§ **Assigned task**: The entries below need to be transcribed exactly, without their images.

##### Data records #####

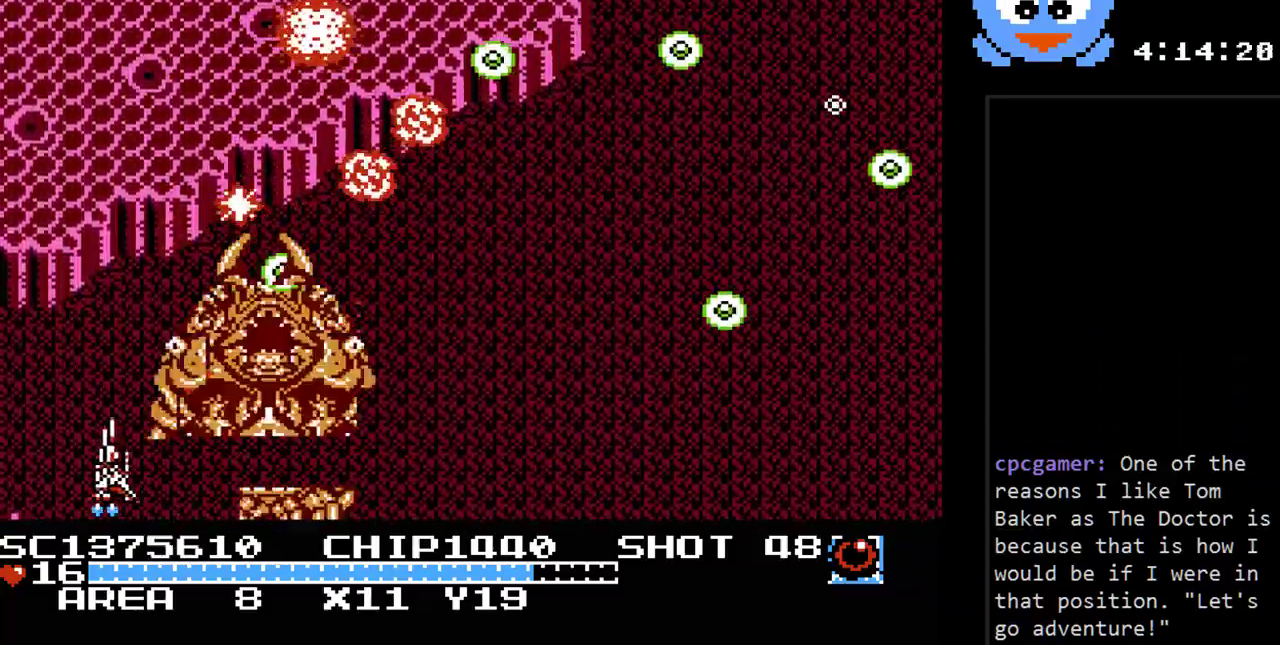
{"buttons": ["Y", "DPAD_UP", "DPAD_LEFT"], "events": [[217, "DPAD_UP", "down"]]}
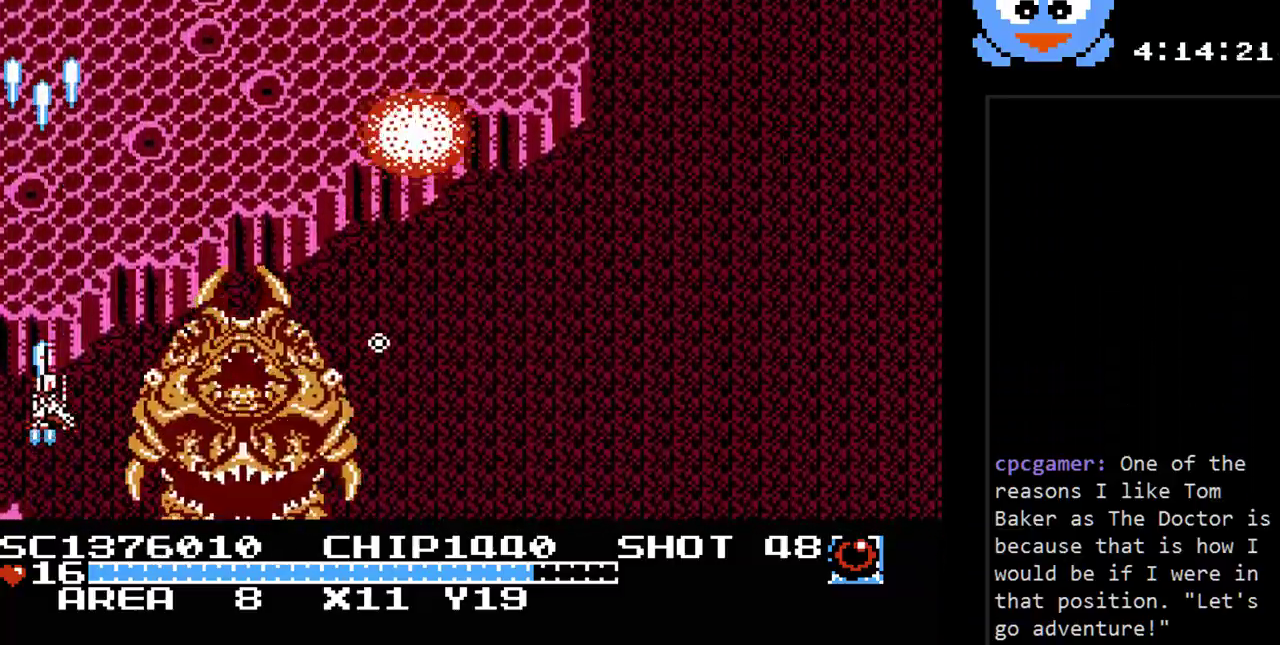
{"buttons": ["Y", "DPAD_UP"], "events": [[233, "DPAD_UP", "up"], [267, "DPAD_LEFT", "up"], [417, "DPAD_UP", "down"]]}
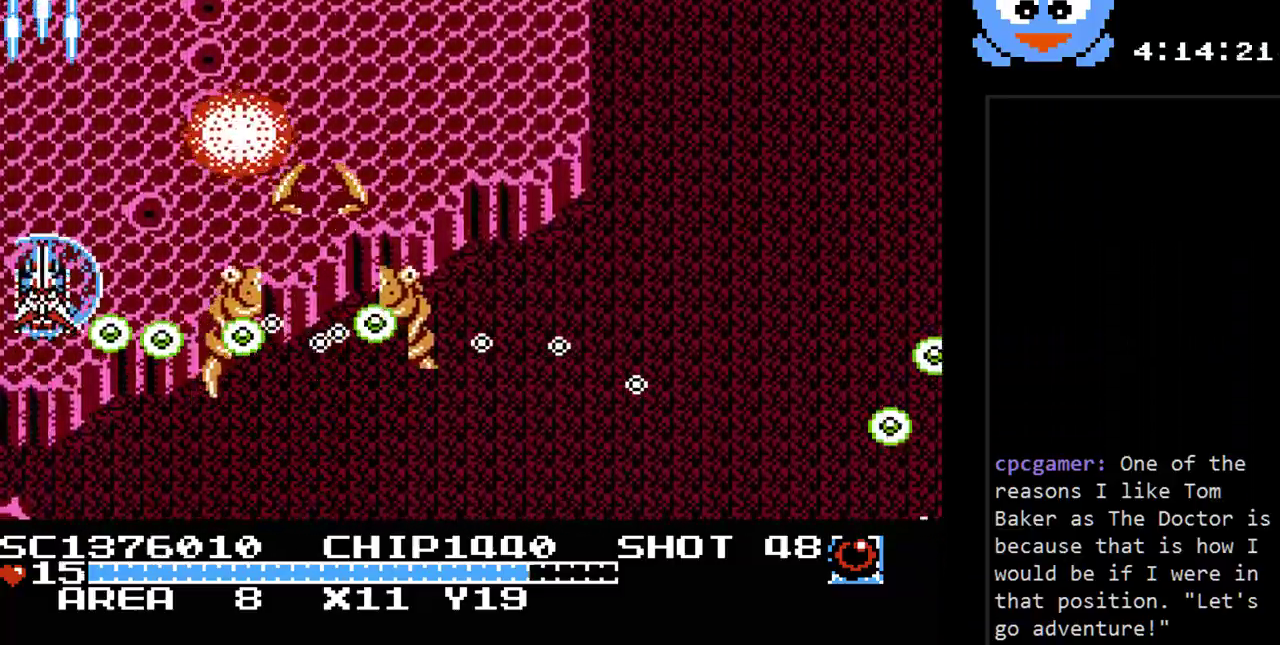
{"buttons": ["Y", "DPAD_RIGHT"], "events": [[233, "DPAD_RIGHT", "down"], [333, "DPAD_UP", "up"]]}
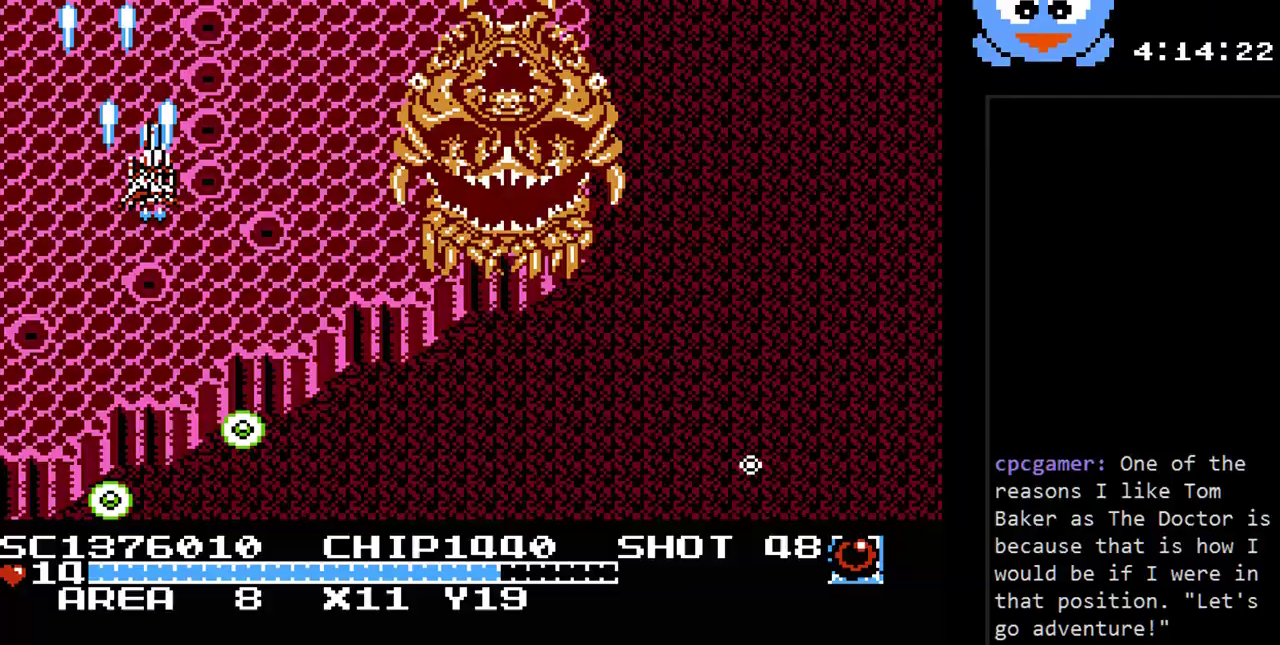
{"buttons": ["Y", "DPAD_DOWN", "DPAD_RIGHT"], "events": [[283, "DPAD_DOWN", "down"]]}
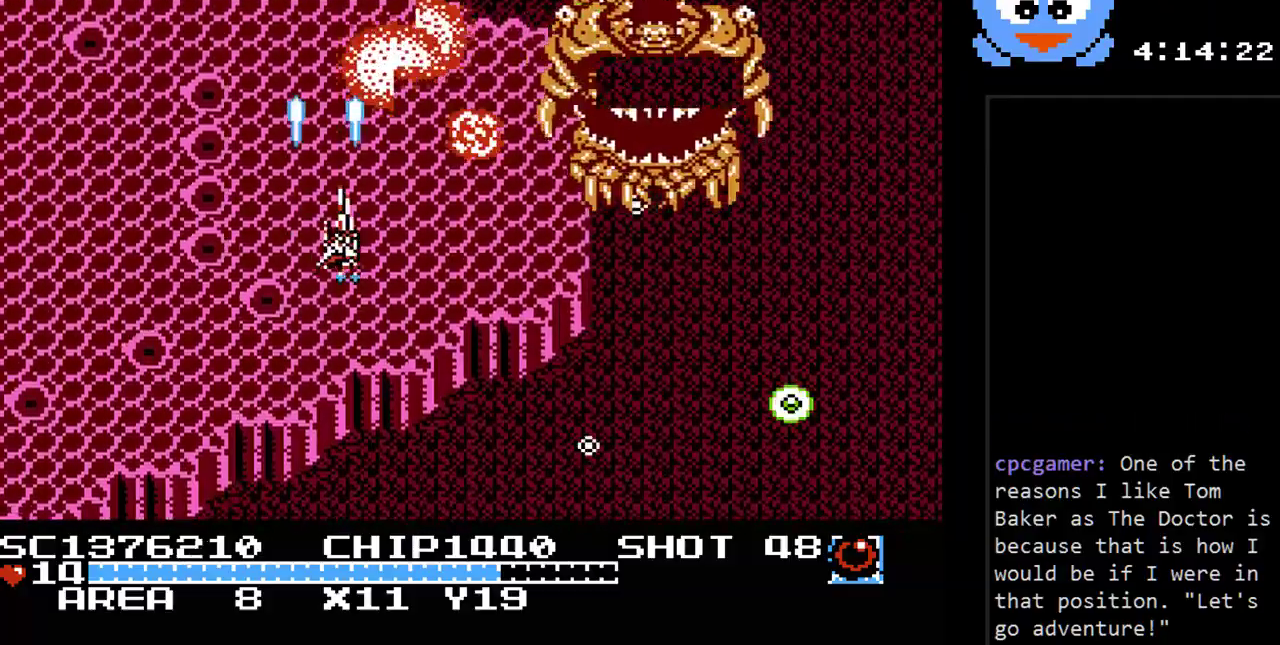
{"buttons": ["Y", "DPAD_DOWN", "DPAD_RIGHT"], "events": []}
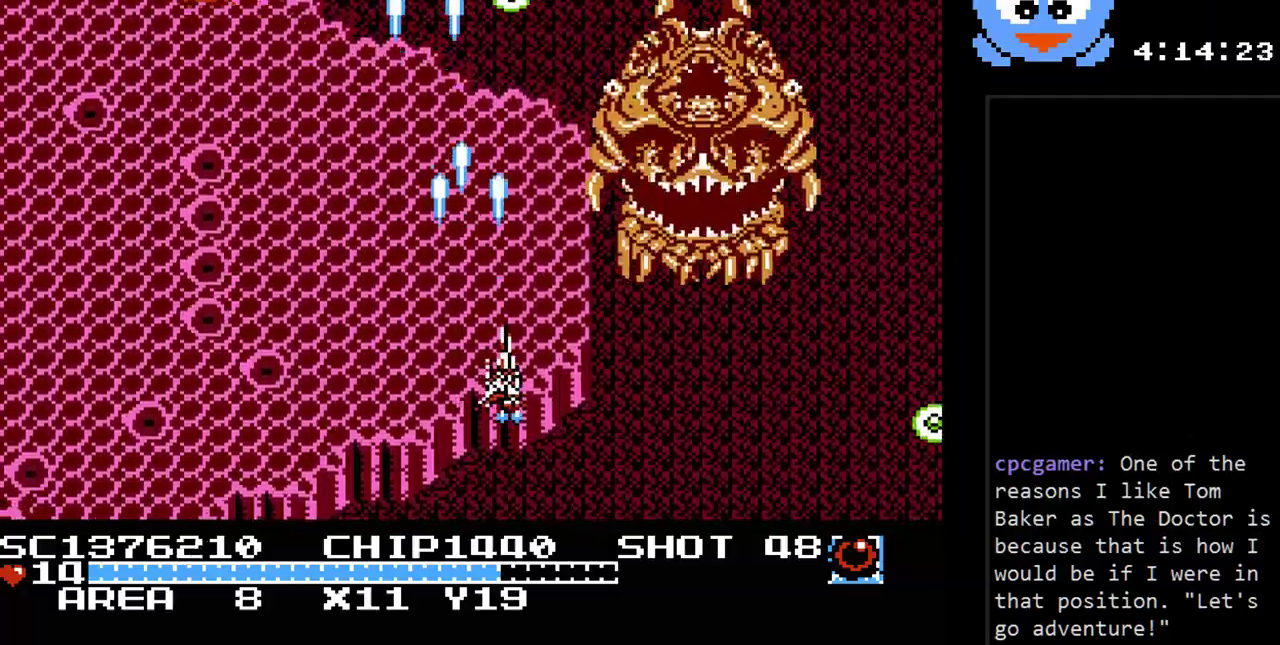
{"buttons": ["Y", "DPAD_LEFT"], "events": [[83, "DPAD_RIGHT", "up"], [183, "B", "down"], [183, "DPAD_LEFT", "down"], [250, "DPAD_DOWN", "up"], [400, "B", "up"]]}
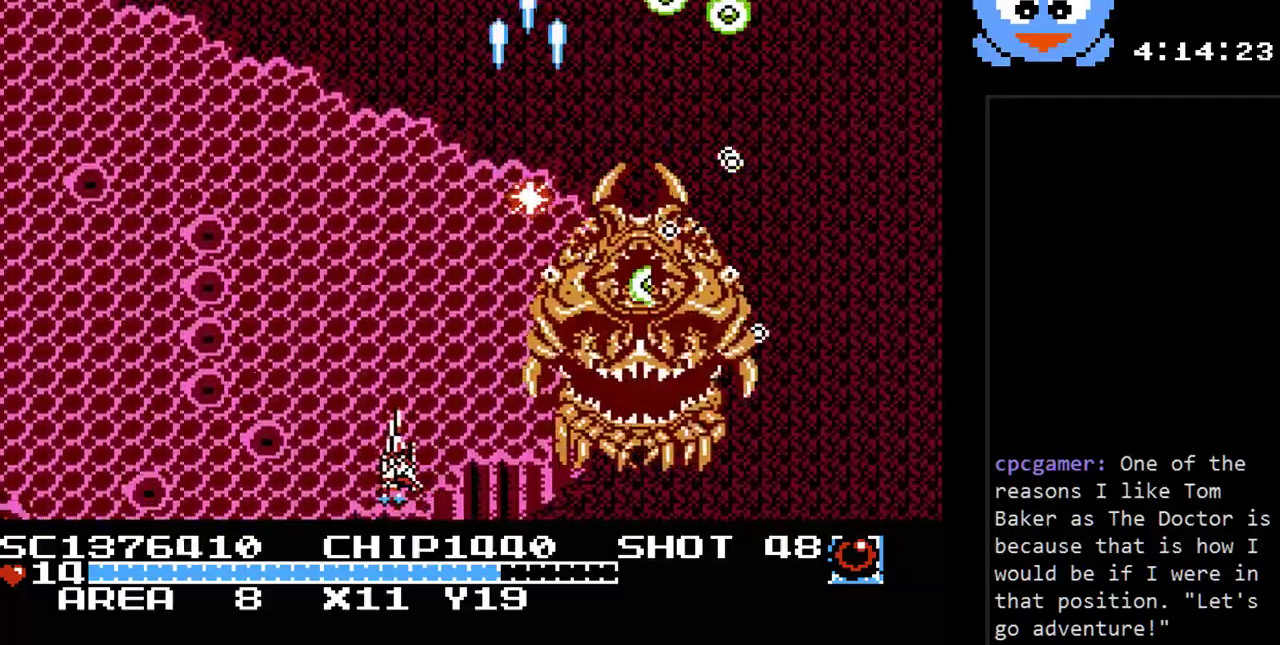
{"buttons": ["Y", "DPAD_LEFT"], "events": []}
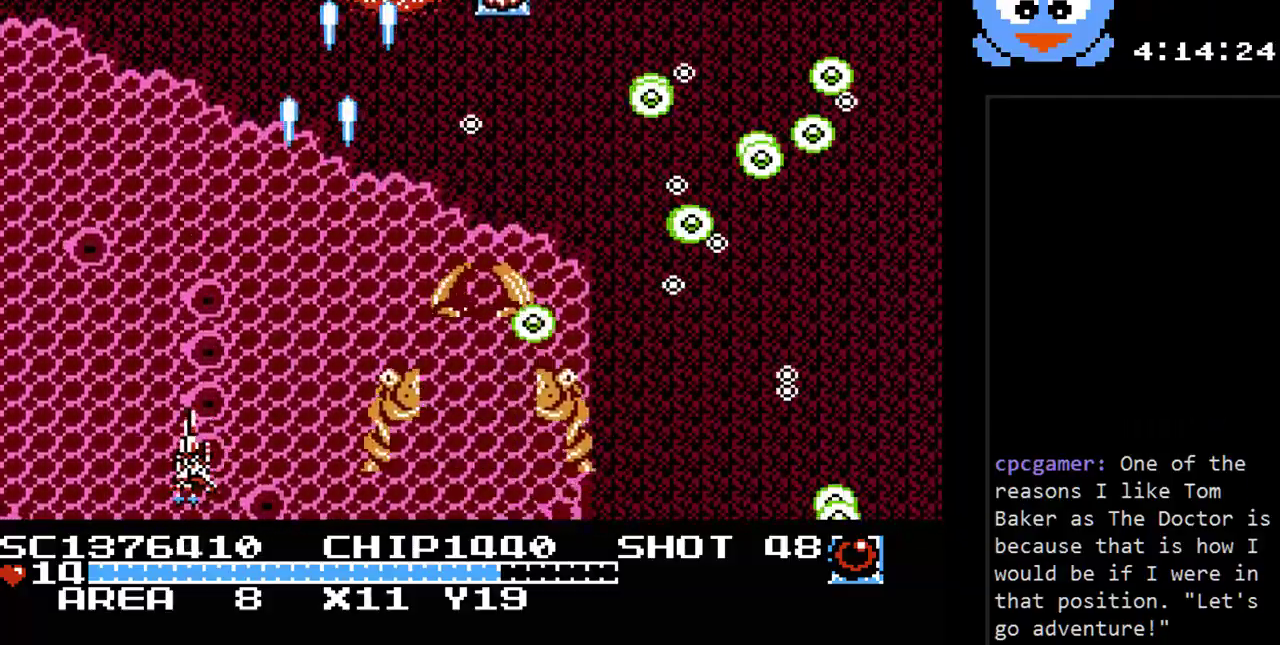
{"buttons": ["Y", "DPAD_LEFT"], "events": [[17, "DPAD_UP", "down"], [133, "DPAD_UP", "up"], [233, "DPAD_UP", "down"], [450, "DPAD_UP", "up"]]}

#####

§ **Exercise output**:
{"buttons": ["Y", "DPAD_UP", "DPAD_LEFT"], "events": [[217, "DPAD_UP", "down"]]}
{"buttons": ["Y", "DPAD_UP"], "events": [[233, "DPAD_UP", "up"], [267, "DPAD_LEFT", "up"], [417, "DPAD_UP", "down"]]}
{"buttons": ["Y", "DPAD_RIGHT"], "events": [[233, "DPAD_RIGHT", "down"], [333, "DPAD_UP", "up"]]}
{"buttons": ["Y", "DPAD_DOWN", "DPAD_RIGHT"], "events": [[283, "DPAD_DOWN", "down"]]}
{"buttons": ["Y", "DPAD_DOWN", "DPAD_RIGHT"], "events": []}
{"buttons": ["Y", "DPAD_LEFT"], "events": [[83, "DPAD_RIGHT", "up"], [183, "B", "down"], [183, "DPAD_LEFT", "down"], [250, "DPAD_DOWN", "up"], [400, "B", "up"]]}
{"buttons": ["Y", "DPAD_LEFT"], "events": []}
{"buttons": ["Y", "DPAD_LEFT"], "events": [[17, "DPAD_UP", "down"], [133, "DPAD_UP", "up"], [233, "DPAD_UP", "down"], [450, "DPAD_UP", "up"]]}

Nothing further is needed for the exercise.